DATA PROVIDED START

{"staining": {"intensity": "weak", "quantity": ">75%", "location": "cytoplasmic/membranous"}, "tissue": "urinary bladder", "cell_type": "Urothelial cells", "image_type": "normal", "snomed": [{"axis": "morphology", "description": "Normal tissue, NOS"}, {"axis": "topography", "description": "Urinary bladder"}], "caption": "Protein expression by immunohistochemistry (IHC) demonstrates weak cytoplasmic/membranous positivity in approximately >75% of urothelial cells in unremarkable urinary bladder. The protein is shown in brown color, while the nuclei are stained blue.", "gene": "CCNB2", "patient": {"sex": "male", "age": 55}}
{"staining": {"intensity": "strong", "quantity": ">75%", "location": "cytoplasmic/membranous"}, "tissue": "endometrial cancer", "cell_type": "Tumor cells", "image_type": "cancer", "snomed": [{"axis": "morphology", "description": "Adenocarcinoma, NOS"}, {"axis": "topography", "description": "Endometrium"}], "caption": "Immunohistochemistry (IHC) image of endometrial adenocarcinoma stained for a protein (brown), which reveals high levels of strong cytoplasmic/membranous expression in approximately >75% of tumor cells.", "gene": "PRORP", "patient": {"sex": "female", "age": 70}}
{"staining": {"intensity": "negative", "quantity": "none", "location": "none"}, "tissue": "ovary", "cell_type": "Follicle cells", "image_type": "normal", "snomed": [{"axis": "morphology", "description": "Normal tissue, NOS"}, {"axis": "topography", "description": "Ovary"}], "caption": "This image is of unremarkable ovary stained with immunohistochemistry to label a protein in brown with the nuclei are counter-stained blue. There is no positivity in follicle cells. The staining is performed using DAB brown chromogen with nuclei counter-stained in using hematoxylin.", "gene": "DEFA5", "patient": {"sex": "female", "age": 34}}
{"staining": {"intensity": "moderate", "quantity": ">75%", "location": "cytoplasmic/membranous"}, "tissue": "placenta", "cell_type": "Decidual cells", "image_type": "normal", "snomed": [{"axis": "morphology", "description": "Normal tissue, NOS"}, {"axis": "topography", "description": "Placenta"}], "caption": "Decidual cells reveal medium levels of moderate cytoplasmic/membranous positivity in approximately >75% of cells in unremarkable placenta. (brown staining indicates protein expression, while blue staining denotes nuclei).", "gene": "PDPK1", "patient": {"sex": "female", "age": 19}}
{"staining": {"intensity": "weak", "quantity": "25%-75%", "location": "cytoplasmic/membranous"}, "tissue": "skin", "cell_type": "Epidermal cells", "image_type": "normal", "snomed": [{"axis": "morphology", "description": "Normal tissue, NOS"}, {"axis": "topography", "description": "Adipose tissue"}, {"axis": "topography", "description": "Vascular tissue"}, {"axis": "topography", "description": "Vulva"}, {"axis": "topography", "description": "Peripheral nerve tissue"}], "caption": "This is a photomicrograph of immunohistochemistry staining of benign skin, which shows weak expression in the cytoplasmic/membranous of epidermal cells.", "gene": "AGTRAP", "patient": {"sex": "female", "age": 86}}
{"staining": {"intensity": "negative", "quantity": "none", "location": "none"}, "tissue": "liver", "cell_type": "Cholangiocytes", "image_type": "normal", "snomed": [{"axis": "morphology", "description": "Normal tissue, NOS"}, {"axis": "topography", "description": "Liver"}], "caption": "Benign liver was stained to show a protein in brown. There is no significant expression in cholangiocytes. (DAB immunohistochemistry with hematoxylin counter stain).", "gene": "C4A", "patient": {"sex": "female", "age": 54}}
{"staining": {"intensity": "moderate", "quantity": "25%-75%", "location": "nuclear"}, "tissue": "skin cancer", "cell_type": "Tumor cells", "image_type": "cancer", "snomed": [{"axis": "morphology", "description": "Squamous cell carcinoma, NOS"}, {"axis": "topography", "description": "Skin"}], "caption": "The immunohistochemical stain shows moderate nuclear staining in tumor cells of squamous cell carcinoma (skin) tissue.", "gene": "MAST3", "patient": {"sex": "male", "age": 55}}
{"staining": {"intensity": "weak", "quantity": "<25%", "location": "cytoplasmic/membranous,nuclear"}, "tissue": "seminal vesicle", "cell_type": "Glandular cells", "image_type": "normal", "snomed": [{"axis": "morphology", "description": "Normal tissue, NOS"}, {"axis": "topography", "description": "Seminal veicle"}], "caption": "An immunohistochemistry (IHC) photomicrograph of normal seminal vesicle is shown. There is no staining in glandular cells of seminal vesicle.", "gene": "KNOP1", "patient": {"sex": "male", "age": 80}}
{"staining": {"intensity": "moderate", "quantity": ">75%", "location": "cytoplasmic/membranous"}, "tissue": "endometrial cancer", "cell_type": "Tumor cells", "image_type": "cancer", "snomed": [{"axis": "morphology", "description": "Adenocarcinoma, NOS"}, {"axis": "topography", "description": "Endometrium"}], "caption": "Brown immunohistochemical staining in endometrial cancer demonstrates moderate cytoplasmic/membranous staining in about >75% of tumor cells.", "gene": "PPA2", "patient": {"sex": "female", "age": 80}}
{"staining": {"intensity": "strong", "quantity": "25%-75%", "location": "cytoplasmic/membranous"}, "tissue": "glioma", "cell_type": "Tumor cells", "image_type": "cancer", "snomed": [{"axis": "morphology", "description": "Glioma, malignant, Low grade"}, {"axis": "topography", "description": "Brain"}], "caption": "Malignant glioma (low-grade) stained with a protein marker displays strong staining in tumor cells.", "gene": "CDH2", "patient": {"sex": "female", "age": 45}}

DATA PROVIDED END

ASSIGNMENT
Copy out the lines beginning at the one that contains "immunohistochemistry (IHC) photomicrograph". Stop at the final line of the data, and include it.

EXERCISE OUTPUT
{"staining": {"intensity": "weak", "quantity": "<25%", "location": "cytoplasmic/membranous,nuclear"}, "tissue": "seminal vesicle", "cell_type": "Glandular cells", "image_type": "normal", "snomed": [{"axis": "morphology", "description": "Normal tissue, NOS"}, {"axis": "topography", "description": "Seminal veicle"}], "caption": "An immunohistochemistry (IHC) photomicrograph of normal seminal vesicle is shown. There is no staining in glandular cells of seminal vesicle.", "gene": "KNOP1", "patient": {"sex": "male", "age": 80}}
{"staining": {"intensity": "moderate", "quantity": ">75%", "location": "cytoplasmic/membranous"}, "tissue": "endometrial cancer", "cell_type": "Tumor cells", "image_type": "cancer", "snomed": [{"axis": "morphology", "description": "Adenocarcinoma, NOS"}, {"axis": "topography", "description": "Endometrium"}], "caption": "Brown immunohistochemical staining in endometrial cancer demonstrates moderate cytoplasmic/membranous staining in about >75% of tumor cells.", "gene": "PPA2", "patient": {"sex": "female", "age": 80}}
{"staining": {"intensity": "strong", "quantity": "25%-75%", "location": "cytoplasmic/membranous"}, "tissue": "glioma", "cell_type": "Tumor cells", "image_type": "cancer", "snomed": [{"axis": "morphology", "description": "Glioma, malignant, Low grade"}, {"axis": "topography", "description": "Brain"}], "caption": "Malignant glioma (low-grade) stained with a protein marker displays strong staining in tumor cells.", "gene": "CDH2", "patient": {"sex": "female", "age": 45}}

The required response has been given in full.